The former England manager clearly has a high regard for how Mowbray carries himself through the shark-infested waters of English football and admires the Albion manager’s commitment to a stylish route to survival.
But, ultimately, he believes it to be a flawed philosophy.
“I am not trying to teach Tony to suck lemons,” says Taylor. “He seems a bright and intelligent young manager.
“But Albion need to score more goals if they are going to stay up and in order to do that they need to create more scoring options. If Manchester United need, say, four chances to score one, for Albion it is 10.
“It’s all very well scoring great goals from outside the penalty box but the reality is the bulk of them will come from inside the area. And if your football isn’t creating that ratio of chances inside the opposition area, then it doesn’t matter what your style is like . . . you are in trouble.”
Villa’s keener edge in the two areas of the pitch which matter is why Taylor believes Villa will emerge on top on Saturday.
But will they do it? Will they make that top four breakthrough?

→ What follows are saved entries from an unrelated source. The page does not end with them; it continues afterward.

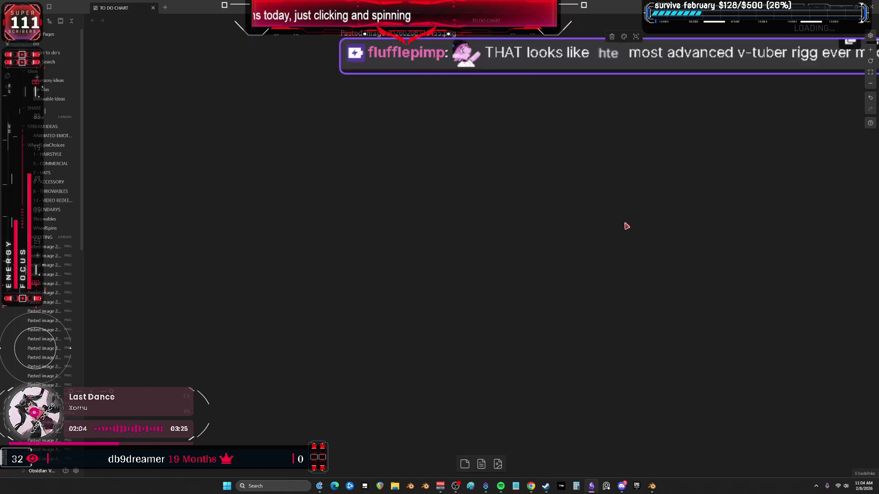
scroll(625, 224, up, 5)
ctrl+scroll(612, 156, down, 2)
scroll(612, 156, up, 10)
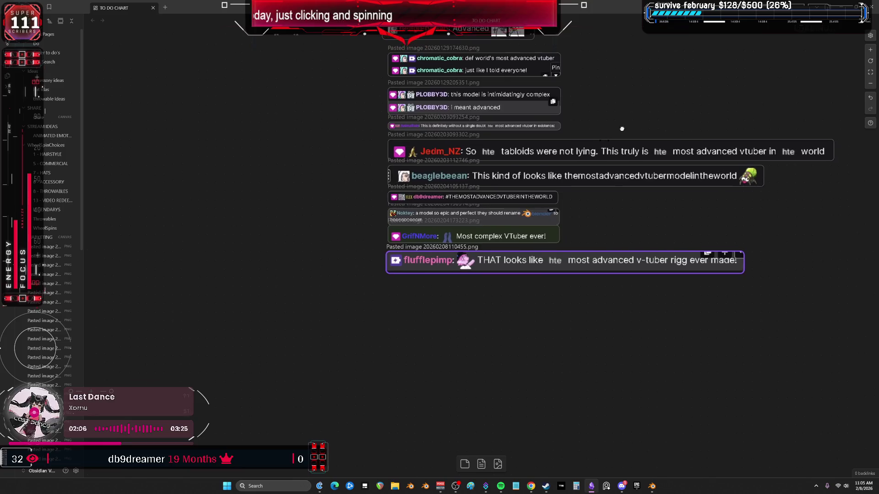
scroll(660, 107, up, 15)
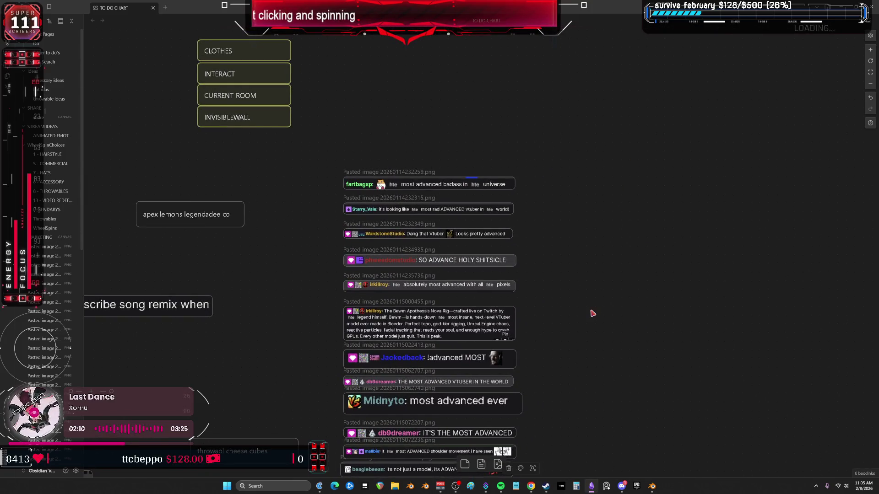
scroll(596, 173, down, 15)
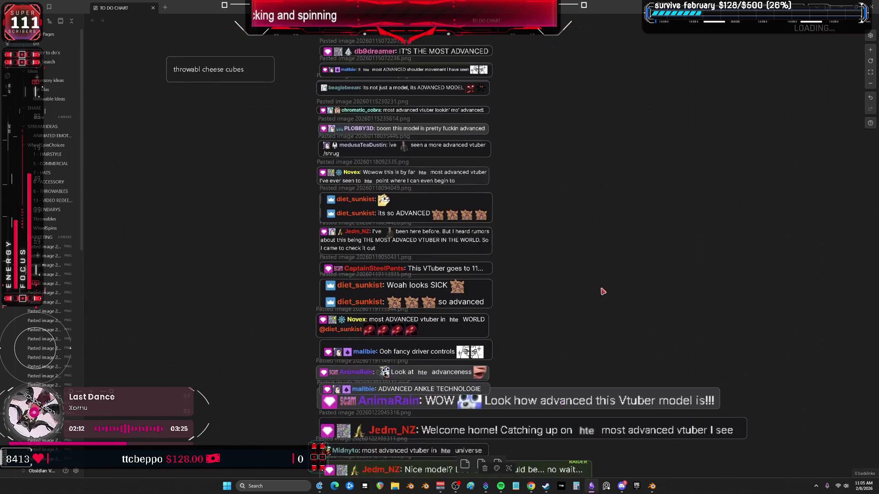
scroll(670, 192, down, 8)
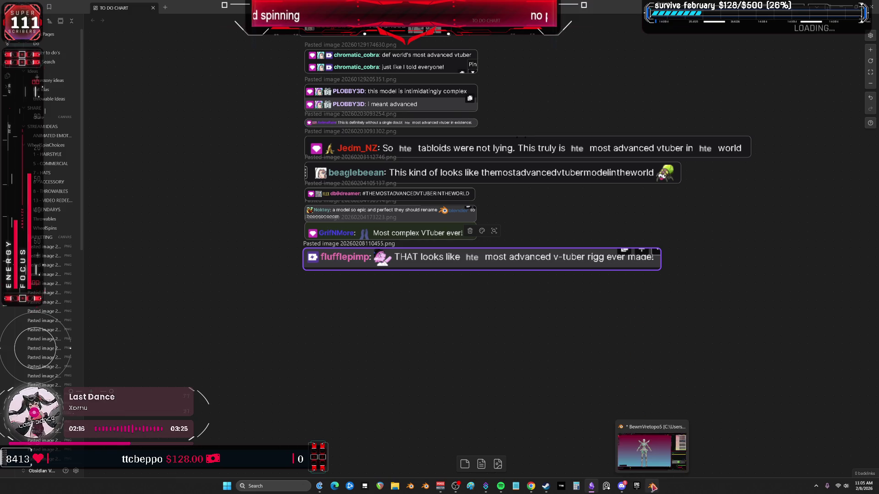
click(651, 486)
Step: Maximize the viewport, put the rig into Pose Mode and view the character from behind
scroll(378, 273, up, 3)
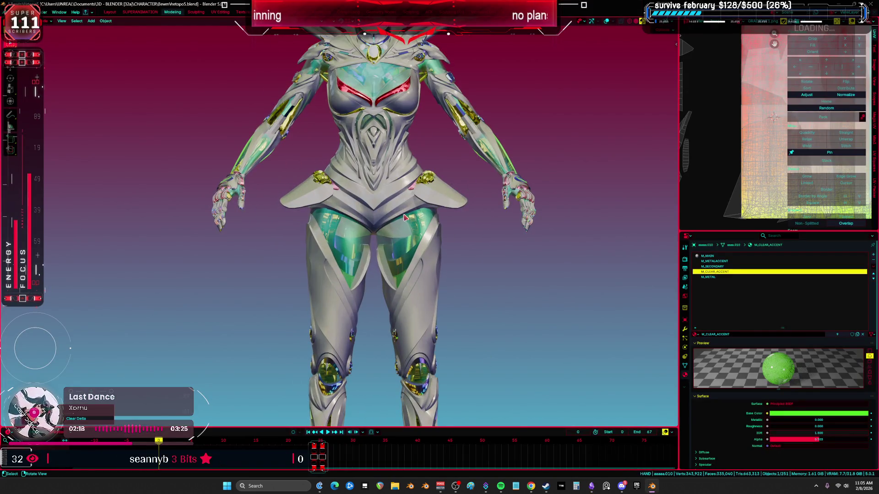
key(ctrl+space)
key(alt+h)
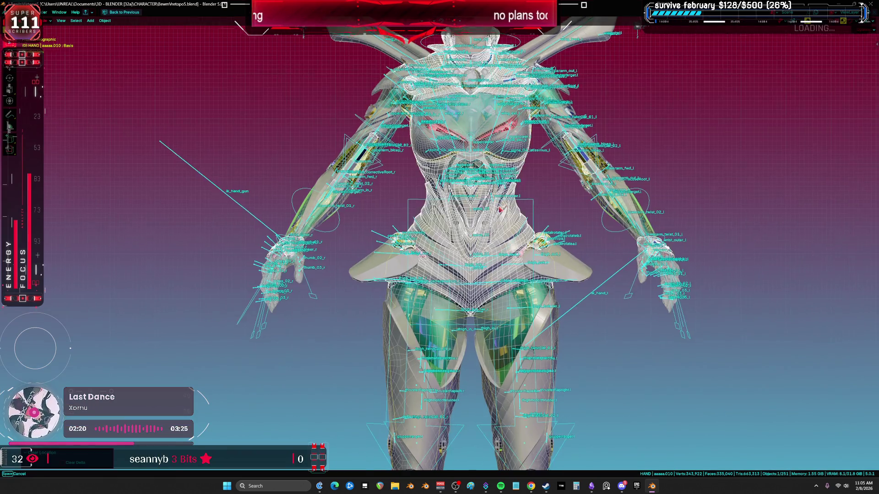
key(ctrl+Tab)
shift+scroll(522, 268, down, 5)
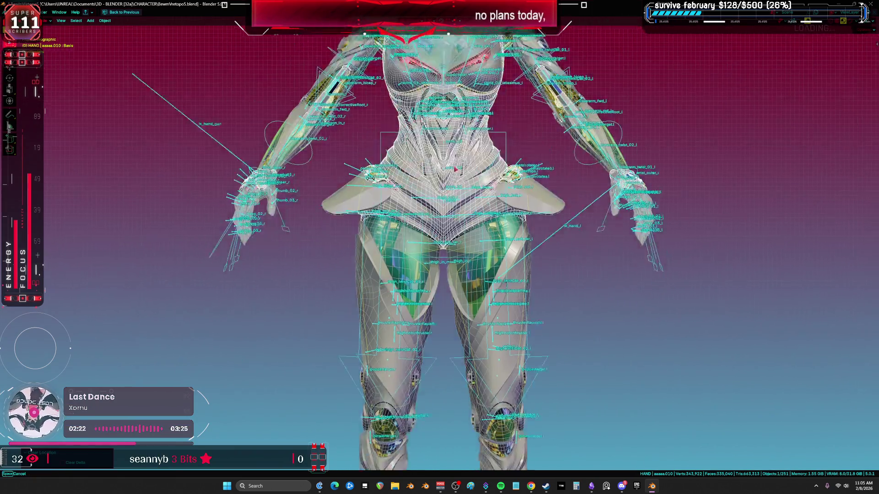
click(489, 326)
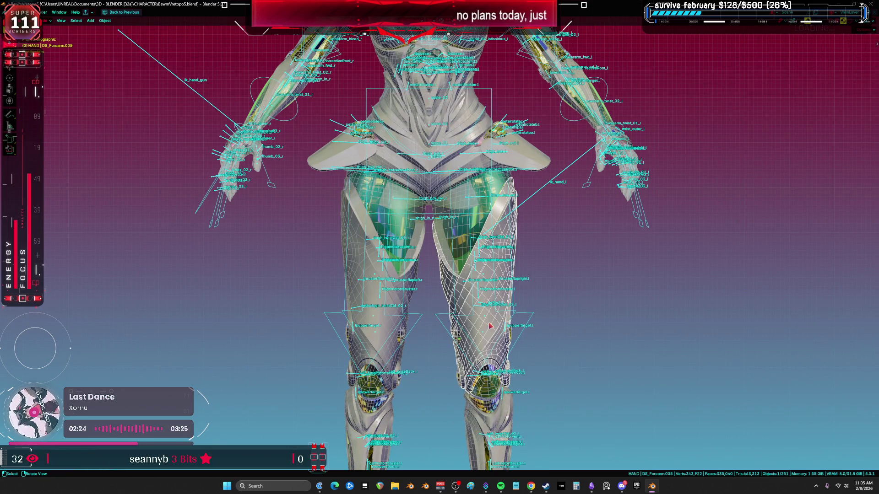
key(shift+alt+z)
mouse_move(508, 274)
middle_down()
mouse_move(599, 248)
mouse_move(732, 263)
mouse_move(87, 237)
mouse_move(365, 249)
mouse_move(535, 241)
mouse_move(491, 228)
mouse_move(404, 260)
middle_up()
Step: Select the DS_FlapA hip flaps and hide them
key(ctrl+space)
key(shift+alt+z)
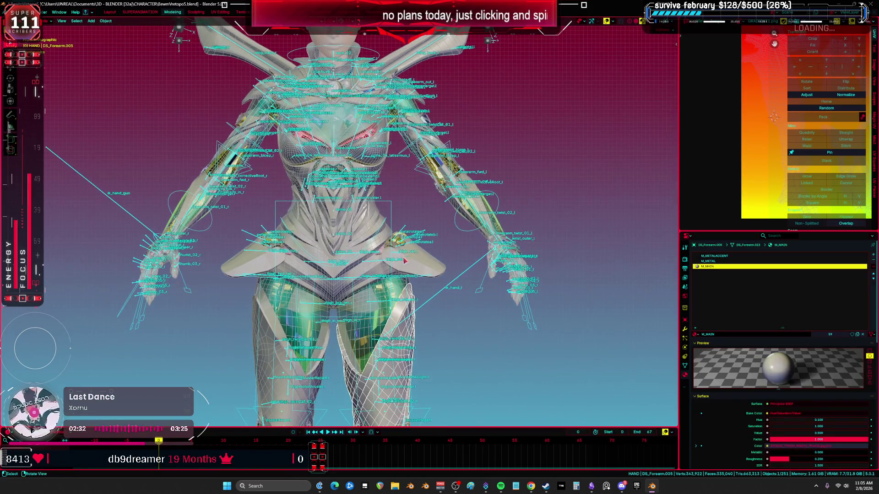
click(418, 275)
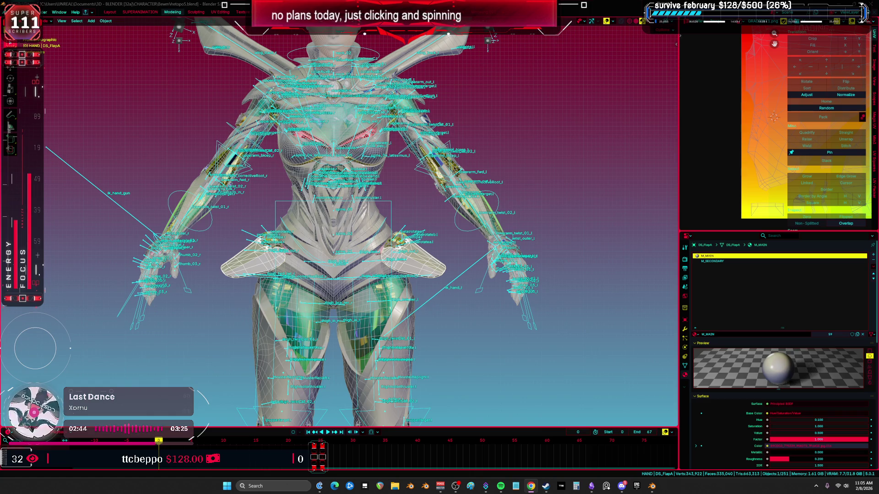
shift+middle_drag(384, 154, 390, 175)
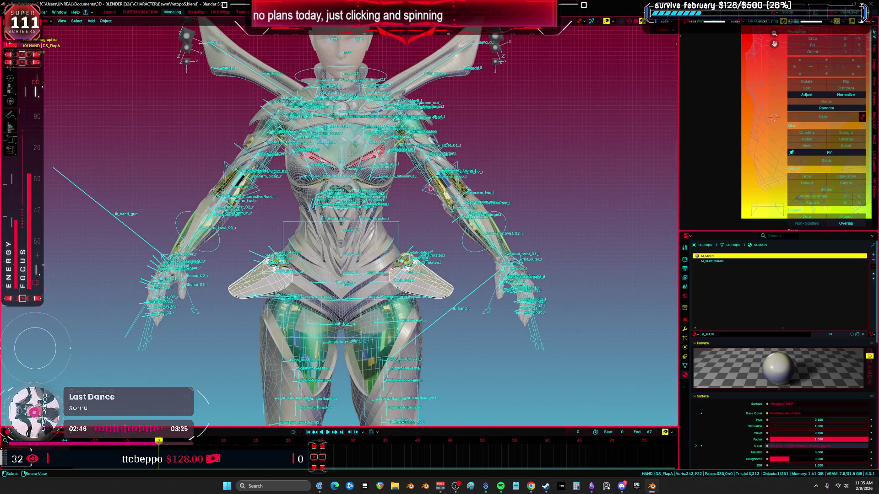
key(h)
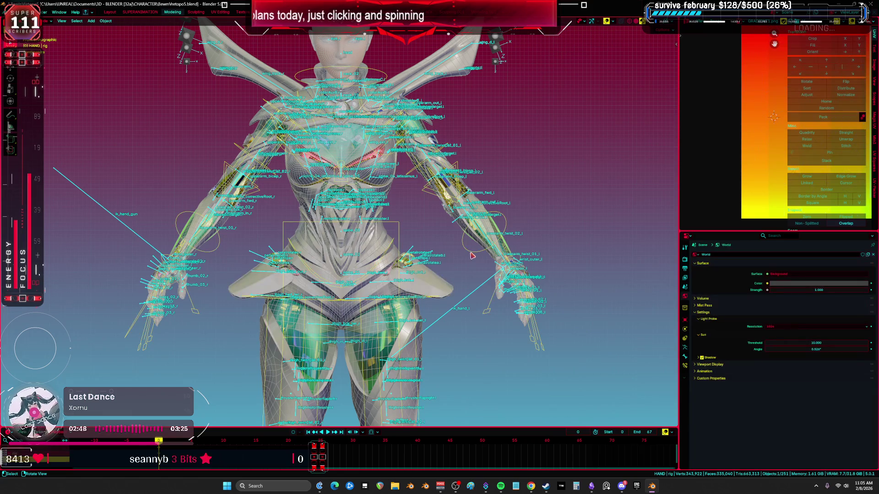
ctrl+middle_drag(475, 295, 472, 91)
click(462, 95)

“The last time I had a bet was with one of the groundsmen at Bodymoor Heath who watched Peter Crouch have his first training session with us,” Taylor says.
“I said ‘What do you think?’ and I could see the doubt on his face as he said ‘You’ll need to build him up a bit boss.’ I said ‘I bet you a tenner he plays for England.’
“Of course, I had long gone when he did but I got my tenner in the end!
“Villa must maintain this form over the mid-season and it must co-incide with Arsenal not coming back at them. If so, then yes, it is on for them. I tell you what, I would have a fiver on them finishing in the top four this season. But I would have fifty quid on them doing it next season.”